Sites with several sources of income, on the other hand, can survive if one or even two of those sources disappear. For this reason, sites with diverse income streams are generally going to be more valuable.
Quality/reliability of income streams
The other factor to consider is how reasonable it is to expect that those income streams will continue turning a profit and/or grow that profit. There are two main factors to consider here:
- Ownership. A program like Amazon Affiliates can change the profit sharing model or even disappear entirely at any time. On the other hand, if you allow companies to buy ads directly from your site, you control how much each ad costs, how long each one runs for, and how long the entire program runs for.
- Past revenue. A buyer is more likely to believe that an income stream is stable if you can provide records of steady income or income growth over a period of multiple years.
The split of these income sources can also be important. For example, if you do run your own advertising program on your site, but the bulk of your money still comes from affiliate links, that might lead to a lower overall value.
Domain “Indexed” age
This is how long the website has actively been indexed on Google and other search engines. An older site is more valuable because it has had more time to earn quality backlinks. Older sites typically also have a longer revenue history to prove that their earnings are reliable.
Another thing to consider is the number of quality backlinks there are to your site.
There are two types of sites you want to have backlinks from:
- Editorial sites. These are links from established news sources, like CNN or Forbes.
- High-traffic niche sites. These are sites in your niche that receive a lot of organic traffic.
Since these sites are considered authorities on certain topics, them linking to your site makes you look more trustworthy to Google. This can help you withstand algorithmic updates.

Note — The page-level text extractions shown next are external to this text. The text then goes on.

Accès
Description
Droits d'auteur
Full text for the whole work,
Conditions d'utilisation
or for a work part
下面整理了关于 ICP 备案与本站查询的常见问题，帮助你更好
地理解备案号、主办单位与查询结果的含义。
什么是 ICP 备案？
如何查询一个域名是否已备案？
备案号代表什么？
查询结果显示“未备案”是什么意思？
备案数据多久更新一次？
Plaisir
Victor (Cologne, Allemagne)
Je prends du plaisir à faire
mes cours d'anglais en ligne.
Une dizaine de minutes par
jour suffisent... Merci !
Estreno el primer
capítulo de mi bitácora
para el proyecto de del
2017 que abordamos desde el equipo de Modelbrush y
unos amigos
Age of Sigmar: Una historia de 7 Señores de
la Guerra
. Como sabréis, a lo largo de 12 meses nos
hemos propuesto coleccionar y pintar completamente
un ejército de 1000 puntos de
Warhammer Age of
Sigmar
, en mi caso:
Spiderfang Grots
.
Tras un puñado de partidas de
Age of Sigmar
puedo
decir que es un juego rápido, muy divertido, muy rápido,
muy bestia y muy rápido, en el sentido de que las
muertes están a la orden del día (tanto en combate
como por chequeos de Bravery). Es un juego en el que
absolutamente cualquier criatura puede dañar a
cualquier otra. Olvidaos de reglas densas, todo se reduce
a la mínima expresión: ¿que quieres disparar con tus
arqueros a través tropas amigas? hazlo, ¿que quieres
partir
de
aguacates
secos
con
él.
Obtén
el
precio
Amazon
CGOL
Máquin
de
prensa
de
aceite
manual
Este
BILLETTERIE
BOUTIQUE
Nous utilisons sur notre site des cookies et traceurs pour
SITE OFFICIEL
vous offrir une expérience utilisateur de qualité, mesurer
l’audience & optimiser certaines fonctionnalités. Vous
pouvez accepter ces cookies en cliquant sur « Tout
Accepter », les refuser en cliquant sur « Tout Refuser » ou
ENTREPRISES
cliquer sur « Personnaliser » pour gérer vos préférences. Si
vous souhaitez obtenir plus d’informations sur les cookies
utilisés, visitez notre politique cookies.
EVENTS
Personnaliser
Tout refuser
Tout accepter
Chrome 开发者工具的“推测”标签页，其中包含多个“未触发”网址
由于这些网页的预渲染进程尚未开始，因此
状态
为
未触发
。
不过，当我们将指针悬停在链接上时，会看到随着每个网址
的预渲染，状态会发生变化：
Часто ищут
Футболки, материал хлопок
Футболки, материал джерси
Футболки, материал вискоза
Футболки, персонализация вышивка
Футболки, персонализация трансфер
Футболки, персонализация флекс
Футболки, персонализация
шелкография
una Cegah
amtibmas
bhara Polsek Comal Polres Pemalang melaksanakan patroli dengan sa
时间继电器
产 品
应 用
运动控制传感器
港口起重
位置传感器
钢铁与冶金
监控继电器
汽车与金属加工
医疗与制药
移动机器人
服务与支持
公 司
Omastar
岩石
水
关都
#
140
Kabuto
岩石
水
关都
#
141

Upward traffic and revenue trends
The only thing better for a buyer than a steady source of income is a steadily increasing source of income. If you can show that you’ve had significant gains in traffic and/or revenue, this might increase the value of your site.
External factors are other assets sold with the site that increase its reach and profitability. Common external factors are email lists and social media accounts. If you can prove that you have a highly engaged audience in these places, or better yet, figure out your actual conversion rate, this may increase your site’s value.
The final thing to consider is that the person buying your site won’t have it for just one month or one year, but for several. Your site will continue earning money for them over all of those months/years, which means its value is greater than what it earns in one month/year.
Unfortunately, there is no one-size-fits-all multiplier. Some sites recommend a multiplier of 36 months, which is in line with the commonly recommended multiplier of three to five years. Other sites recommend a multiplier of six or more years. And what they want you to multiply varies too: some people suggest you base it off of gross income, while others suggest you base it off of net income. In the end, you need to choose what seems reasonable to you (or seek out a financial advisor to help you figure it out).
How much is my website worth? Two ways to find out 🤔
Use an online website valuation calculator
The easiest way to get an estimate of what your website is worth is to use a website valuation calculator. These are free online tools that analyze various aspects of your domain to determine the value of your website.
Every website valuation calculator uses a slightly different formula, but generally you can expect them to look at some of the key factors we discussed earlier:
- Overall traffic
- Ranking on Google and other search engines
- Domain age
- Social media visibility (number of shares on site content)
- Quality backlinks
- Income estimates
Some valuation calculators may also offer estimates for things like advertising expenses/revenue or the cost of hosting and the domain.